Además, cuando alguien más habla, yo muestro interés, sonrío, reafirmo y busco conexión. Porque al final, a mí también me gustaría que me sostengan igual cuando hablo. Y ahí entendí algo: hablar en público no es solo poner la voz afuera, también es aprender a sostenernos mutuamente con respeto y presencia.

 

Ese ejercicio me permite aprender de cada experiencia y darme cuenta de que no estoy huyendo del miedo, sino caminando con él. Y en ese camino, mi voz se fortalece.

 

Este mensaje no es para decir que ya hablo en cámaras, apenas estoy empezando, sino para reafirmar mi propósito y recordarme por qué lo hago. Lo comparto también para ti, para que nos acompañemos en el camino, porque sé lo difícil que es mostrarse y a la vez lo poderoso que resulta cuando damos ese paso.

 

¿Te animas a dar ese primer paso conmigo? Caminemos juntas en este proceso de vencer el miedo y mostrarnos tal cual somos.

 

EL VALOR DE LOS PEQUEÑOS GESTOS.

Tengo una persona en mi vida que me ha hecho de espejo y en algunas heridas emociónales me ha invitado a sanar sin siquiera proponérselo, de hecho, ni siquiera sabe lo que produce en mí. (Estoy hablando desde la revelación interna del alma).

Hace poco me vino a la mente este pensamiento: detenerme a mirar esos gestos de las personas que me hacen feliz. Me estaba preguntando:  porque esta persona tiene tanta presencia sanadora en mí.

 

¿Tú ya te detuviste a mirar lo lindo que alguien hizo por ti hoy, sin pedírselo? 

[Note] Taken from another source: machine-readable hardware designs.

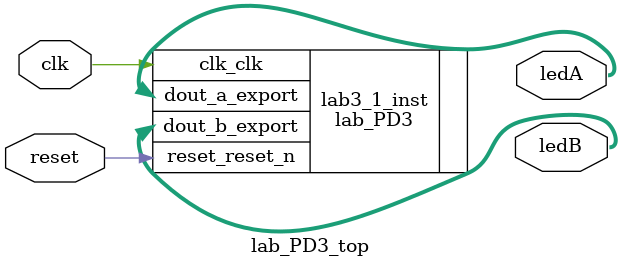
<source format=sv>
`timescale 1 ns / 1 ns
module lab_PD3_top (
	input bit clk,
	input bit reset,
	output bit [7:0] ledA,
	output bit [31:0] ledB
);
lab_PD3 lab3_1_inst (
	.clk_clk       (clk),   
	.reset_reset_n (reset), 
	.dout_a_export (ledA),  
	.dout_b_export (ledB)   
);
endmodule

</source>
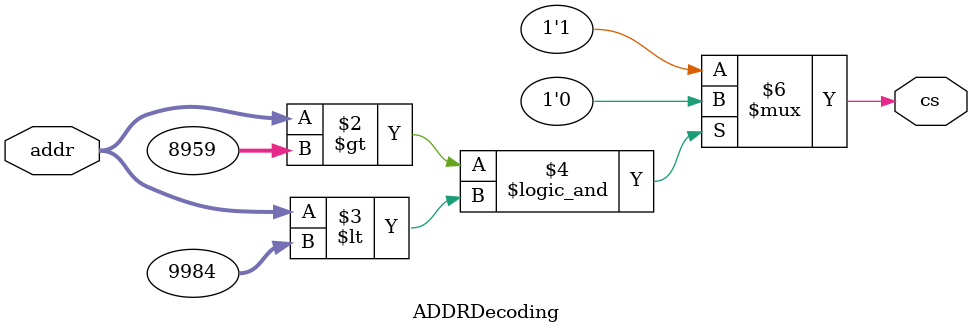
<source format=v>
module ADDRDecoding (
	//inputs
	input[31:0] addr,
	
	//outputs
	output reg cs
);

	always @(addr) begin
		
		if((addr > 32'h22FF) && (addr < 32'h2700)) begin
			cs <= 1'b0;
		end
		
		else begin
			cs <= 1'b1;
		end
	end
endmodule

</source>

 No lo hacemos muy a menudo, cierto. Cuando nos hacen un favor puntual agradecemos, pero; te ha pasado que llegas a un lugar y mientras ingresas te están esperando con una sonrisa, y una actitud de me agrada que estes aquí. O gritan tu nombre con una alegría, que tú sonríes.

 

Yo me he sorprendido con esa emoción y no sé cómo reaccionar en ese momento, ¡ay! ¿Qué hago? ¿Qué digo? Y lo más genuinos es sonreír. De hecho, siento que no sé recibir esa atención muchas veces.

 

y sí desde hoy empezamos a observar esas acciones, cómo me mira, cómo se inclina para escucharme, a estar presentes en cada momento. Y decir: me encanta cuando me sonríes así, me siento escuchada cuando me dejas hablar, disfruto que me hagas preguntas mientras te cuento algo. En esos segundos, uno entiende que hay gestos que abrazan más que los brazos.

 ¿qué dar al otro por su belleza?

A veces creemos que para demostrar afecto o gratitud necesitamos grandes palabras o regalos costosos. Pero ¿y si lo verdaderamente valioso estuviera en lo pequeño, en lo casi invisible, en lo que a simple vista podría parecer “sin importancia”?

 

Es tan rica una sonrisa que el mejor ejemplo es cuando vamos a un almacén y nos atienden con amabilidad. Esa sensación es oro puro. Y si un día me atrevo a decirle: me gusta venir aquí porque me siento vista.

 

Hay gestos que pasan desapercibidos. Una forma de mirar, una palabra dicha sin saber que resonó. Y, sin embargo, cuando alguien nos dice: “Eso que hiciste… me gustó. Me hizo bien.” Algo se transforma.

  

Nombrar lo que nos conmueve

Cuando le decimos a alguien que su gesto nos hizo feliz, le estamos regalando una certeza. Una prueba de que su presencia es suave, deja huella, toca.

 

Ritual para hoy

  • Piensa en alguien que haya tenido un gesto bonito esta semana.
  • Recuerda cómo te hizo sentir.
  • Díselo en voz baja: “Eso que hiciste me gustó. Me hizo feliz.”
  • No tienes que explicar luego nada. Un quería decírtelo es suficiente.

 

Me permito decir lo que me hace bien, aunque sea pequeño.